§ WORK INSTRUCTIONS
Format the text lines from all of the items as one numbered list. Skip any blank lines, and leave the pictures out of your answer.

[[ AVAILABLE RECORDS open ]]

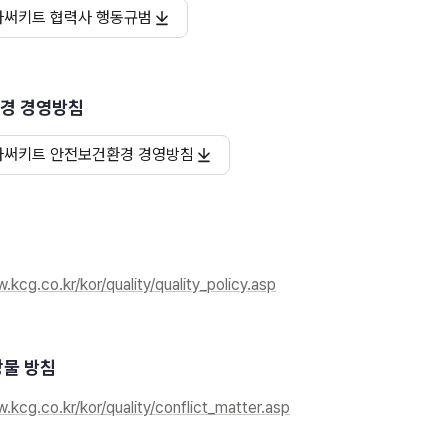
아써키트 협력사 행동규범
경 경영방침
아써키트 안전보건환경 경영방침
.kcg.co.kr/kor/quality/quality_policy.asp
광물 방침
.kcg.co.kr/kor/quality/conflict_matter.asp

[[ AVAILABLE RECORDS closed ]]

§ COMPLETED EXERCISE
1. 아써키트 협력사 행동규범
2. 경 경영방침
3. 아써키트 안전보건환경 경영방침
4. .kcg.co.kr/kor/quality/quality_policy.asp
5. 광물 방침
6. .kcg.co.kr/kor/quality/conflict_matter.asp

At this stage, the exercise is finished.